Ангулема кинула взгляд на Геральта, который кивком подтвердил, что знает, о чем речь. А многозначительным покашливанием дал понять, что пора бы поскорее вернуться к теме.
— Итак, — с ходу поняла девушка, — что тебе известно об этом полуэльфе?
— Неизвестно мне ни о каком полуэльфе. Ничего.
— Я ж сказала, чтобы ты как следует подумал.
— А я и подумал. — Голян Дроздек неожиданно состроил хитрую мину. — И надумал, что лучше уж ничего об этом деле не знать.
— То есть?
— То есть неспокойно тут. Район неспокойный, и время неспокойное. Банды, нильфы, партизаны из «Вольных Стоков»… И разные чуждые элементы, полуэльфы всякие… И у каждого аж в заднице свербит, чтобы какую–никакую неприятность учинить.
— То есть?
— А то есть, что ты мне деньги должна, Светлая. А заместо того, чтобы отдать, новых долгов хочешь наделать. Серьезных долгов, потому как за то, о чем ты спрашиваешь, можно по кумполу отхватить, да не голой рукой, а топориком. Какой мне с того профит? Какая мне корысть с того, если я чего–нить буду о полуэльфе знать? Иль получу чего? Потому как один только риск, а добытку никакого…
Геральт не выдержал. Утомил его разговор, раздражали жаргон и манеры краснолюда. Молниеносным движением он схватил бородача за его расцвеченную краской бороду, дернул и толкнул. Голян Дроздек споткнулся о ведро с краской и упал. Ведьмак подскочил, уперся коленом ему в грудь и приставил нож к глазу.
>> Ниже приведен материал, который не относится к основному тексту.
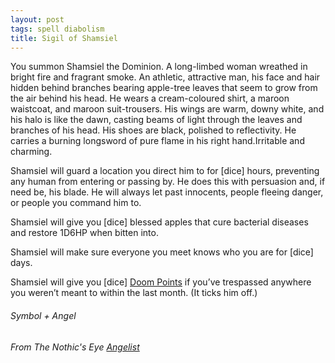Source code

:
 ```yaml
---
layout: post
tags: spell diabolism
title: Sigil of Shamsiel
---
```


You summon Shamsiel the Dominion. A long-limbed woman wreathed in bright fire and fragrant smoke. An athletic, attractive man, his face and hair hidden behind branches bearing apple-tree leaves that seem to grow from the air behind his head. He wears a cream-coloured shirt, a maroon waistcoat, and maroon suit-trousers. His wings are warm, downy white, and his halo is like the dawn, casting beams of light through the leaves and branches of his head. His shoes are black, polished to reflectivity. He carries a burning longsword of pure flame in his right hand.Irritable and charming. 

Shamsiel will guard a location you direct him to for [dice] hours, preventing any human from entering or passing by. He does this with persuasion and, if need be, his blade. He will always let past innocents, people fleeing danger, or people you command him to.

Shamsiel will give you [dice] blessed apples that cure bacterial diseases and restore 1D6HP when bitten into. 

Shamsiel will make sure everyone you meet knows who you are for [dice] days. 

Shamsiel will give you [dice] [Doom Points](/list/spell-catastrophe) if you’ve trespassed anywhere you weren’t meant to within the last month. (It ticks him off.) 

###### Symbol + Angel
###### From The Nothic's Eye [Angelist](https://nothicseye.blogspot.com/2023/06/who-does-not-understand-class.html)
— Добытком, — проворчал он, — можешь считать то, что живым уйдешь. Говори.
Глаза Голяна, казалось, вот–вот выскочат из орбит и пойдут гулять по округе.
— Говори, — повторил Геральт. — Говори, что знаешь. Иначе так тебе кадык резану, что скорее захлебнешься, чем кровью изойдешь…
— «Риальто»… — пробормотал краснолюд. — На руднике «Риальто»…
Рудник «Риальто» мало чем отличался от рудника «Маленькая Бабетта», как, впрочем, и от других шахт и карьеров, которые Ангулема, Геральт и Кагыр миновали по дороге и которые носили звучные названия «Осенний манифест», «Старый рудник», «Новый рудник», «Рудник Юлька», «Целестинка», «Общее дело» и «Счастливая дыра». На всех кипела работа, на всех вывозимую из забоев грязную землю вываливали в корыта и промывали на поддонах. На всех сверхдостаточно было красной грязи.
«Риальто» был рудником большим, расположенным почти на вершине горы. Сама вершина была срезана и образовывала карьер, то есть открытую разработку. Промывочная находилась на выработанной в склоне горы террасе. Здесь, у отвесной стены, в которой зияли отверстия шурфов и штолен, стояли корыта, поддоны, лотки и прочие причиндалы горного промысла. Здесь же примостился горняцкий поселок, состоящий из деревянных домишек, будок, шалашей и крытых корой хат.
— Здесь у меня знакомых нет, — сказала девушка, подвязывая поводья к ограде. — Попытаюсь поговорить с управляющим. Геральт, если можешь, не хватай его с ходу за глотку и не размахивай железякой. Сначала поговорим…
— Не учи ученого, Ангулема.
Поговорить они не успели. Не успели даже подойти к домику, в котором, как предполагали, размещался управитель. На площадке, на которой руду загружали на телеги, они наткнулись на пятерку конников.
— А, черт! — сказала Ангулема. — А, черт и дьявол! Гляньте, кого тот кот принес!
— В чем дело?
— Это люди Соловья. Приехали собирать дань. Меня уже увидели и узнали… Мать твою так–растак… Ну и влипли же мы…
— Сумеешь отбрехаться?
— Не думаю.
— Что так?
— Я ж обворовала Соловья, сбегая из ганзы. Этого они мне не простят. Но попытаюсь. Вы помалкивайте. Держите ушки на макушке и будьте готовы. Ко всему.